Problem to solve:
Reproduce the opening lines of the records exactly, please, stopping after the line that contains "index pip: (990, 414)".

Data:
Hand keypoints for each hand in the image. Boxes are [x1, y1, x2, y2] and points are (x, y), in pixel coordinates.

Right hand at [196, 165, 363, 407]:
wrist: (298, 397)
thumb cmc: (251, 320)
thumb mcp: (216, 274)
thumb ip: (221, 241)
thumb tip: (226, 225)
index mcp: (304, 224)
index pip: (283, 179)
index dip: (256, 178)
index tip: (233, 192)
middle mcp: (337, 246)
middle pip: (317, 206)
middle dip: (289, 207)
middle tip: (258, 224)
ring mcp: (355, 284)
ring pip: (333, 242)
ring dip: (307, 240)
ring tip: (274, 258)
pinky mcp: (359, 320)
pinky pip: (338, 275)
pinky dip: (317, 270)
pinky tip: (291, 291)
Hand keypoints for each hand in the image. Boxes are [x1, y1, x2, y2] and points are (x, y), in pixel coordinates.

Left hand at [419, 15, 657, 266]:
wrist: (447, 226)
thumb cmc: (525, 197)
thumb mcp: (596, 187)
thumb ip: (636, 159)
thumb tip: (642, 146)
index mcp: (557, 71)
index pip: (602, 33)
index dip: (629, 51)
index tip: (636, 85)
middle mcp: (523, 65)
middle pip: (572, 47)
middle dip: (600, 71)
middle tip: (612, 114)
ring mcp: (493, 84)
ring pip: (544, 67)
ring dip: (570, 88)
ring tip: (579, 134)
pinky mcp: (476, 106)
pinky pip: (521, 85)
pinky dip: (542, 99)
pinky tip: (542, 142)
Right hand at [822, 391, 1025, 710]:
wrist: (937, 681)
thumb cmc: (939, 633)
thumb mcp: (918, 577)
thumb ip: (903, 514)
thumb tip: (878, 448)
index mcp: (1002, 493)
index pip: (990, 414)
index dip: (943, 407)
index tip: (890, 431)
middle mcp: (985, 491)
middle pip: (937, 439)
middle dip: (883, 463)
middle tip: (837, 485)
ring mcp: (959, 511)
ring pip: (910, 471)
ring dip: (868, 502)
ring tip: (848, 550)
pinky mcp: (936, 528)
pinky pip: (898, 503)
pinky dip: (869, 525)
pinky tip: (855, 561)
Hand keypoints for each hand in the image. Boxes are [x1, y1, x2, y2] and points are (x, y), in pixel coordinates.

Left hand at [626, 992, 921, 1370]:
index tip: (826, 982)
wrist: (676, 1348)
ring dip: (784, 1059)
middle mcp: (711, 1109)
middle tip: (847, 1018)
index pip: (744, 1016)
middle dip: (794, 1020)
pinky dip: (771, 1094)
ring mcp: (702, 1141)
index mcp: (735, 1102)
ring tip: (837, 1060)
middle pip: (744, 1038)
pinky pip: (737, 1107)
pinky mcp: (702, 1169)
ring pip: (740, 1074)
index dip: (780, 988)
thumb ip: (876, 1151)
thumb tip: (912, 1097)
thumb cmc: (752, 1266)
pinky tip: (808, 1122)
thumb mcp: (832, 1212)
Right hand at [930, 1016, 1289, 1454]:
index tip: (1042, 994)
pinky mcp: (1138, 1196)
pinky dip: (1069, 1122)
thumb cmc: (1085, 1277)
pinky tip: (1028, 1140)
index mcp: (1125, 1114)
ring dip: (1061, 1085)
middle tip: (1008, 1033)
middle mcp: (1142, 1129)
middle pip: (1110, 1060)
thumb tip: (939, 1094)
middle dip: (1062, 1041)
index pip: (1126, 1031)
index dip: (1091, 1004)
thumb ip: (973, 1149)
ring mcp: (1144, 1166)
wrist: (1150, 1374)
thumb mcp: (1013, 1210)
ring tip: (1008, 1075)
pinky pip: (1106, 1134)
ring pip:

Task response:
Hand keypoints for each hand in the image. Boxes are [x1, y1, x2, y2] and points are (x, y), in pixel coordinates.

Right hand at [196, 165, 363, 407]:
wrist: (298, 397)
thumb cmc: (251, 320)
thumb mcp: (216, 274)
thumb ip: (221, 241)
thumb tip: (226, 225)
index mcp: (304, 224)
index pip: (283, 179)
index dip: (256, 178)
index tip: (233, 192)
middle mcp: (337, 246)
middle pip: (317, 206)
middle dip: (289, 207)
middle tip: (258, 224)
ring mcp: (355, 284)
ring pip: (333, 242)
ring dip: (307, 240)
ring tip: (274, 258)
pinky mcp: (359, 320)
pinky pip: (338, 275)
pinky dip: (317, 270)
pinky tip: (291, 291)
Hand keypoints for each hand in the image. Boxes are [x1, y1, x2, y2] and points are (x, y), in pixel coordinates.

Left hand at [419, 15, 657, 266]:
wrist: (447, 226)
thumb cmc: (525, 197)
thumb mcp: (596, 187)
thumb ip: (636, 159)
thumb tip: (642, 146)
index mcp: (557, 71)
index pip: (602, 33)
index dip: (629, 51)
index tip: (636, 85)
middle mcp: (523, 65)
middle pip: (572, 47)
middle dip: (600, 71)
middle tip: (612, 114)
ring mcp: (493, 84)
ring pip: (544, 67)
ring dip: (570, 88)
ring tip: (579, 134)
pinky mcp: (476, 106)
pinky pip: (521, 85)
pinky dip: (542, 99)
pinky tip: (542, 142)
Right hand at [822, 391, 1025, 710]:
wrist: (937, 681)
thumb cmc: (939, 633)
thumb mcp: (918, 577)
thumb ip: (903, 514)
thumb tip: (878, 448)
index mcp: (1002, 493)
index pip: (990, 414)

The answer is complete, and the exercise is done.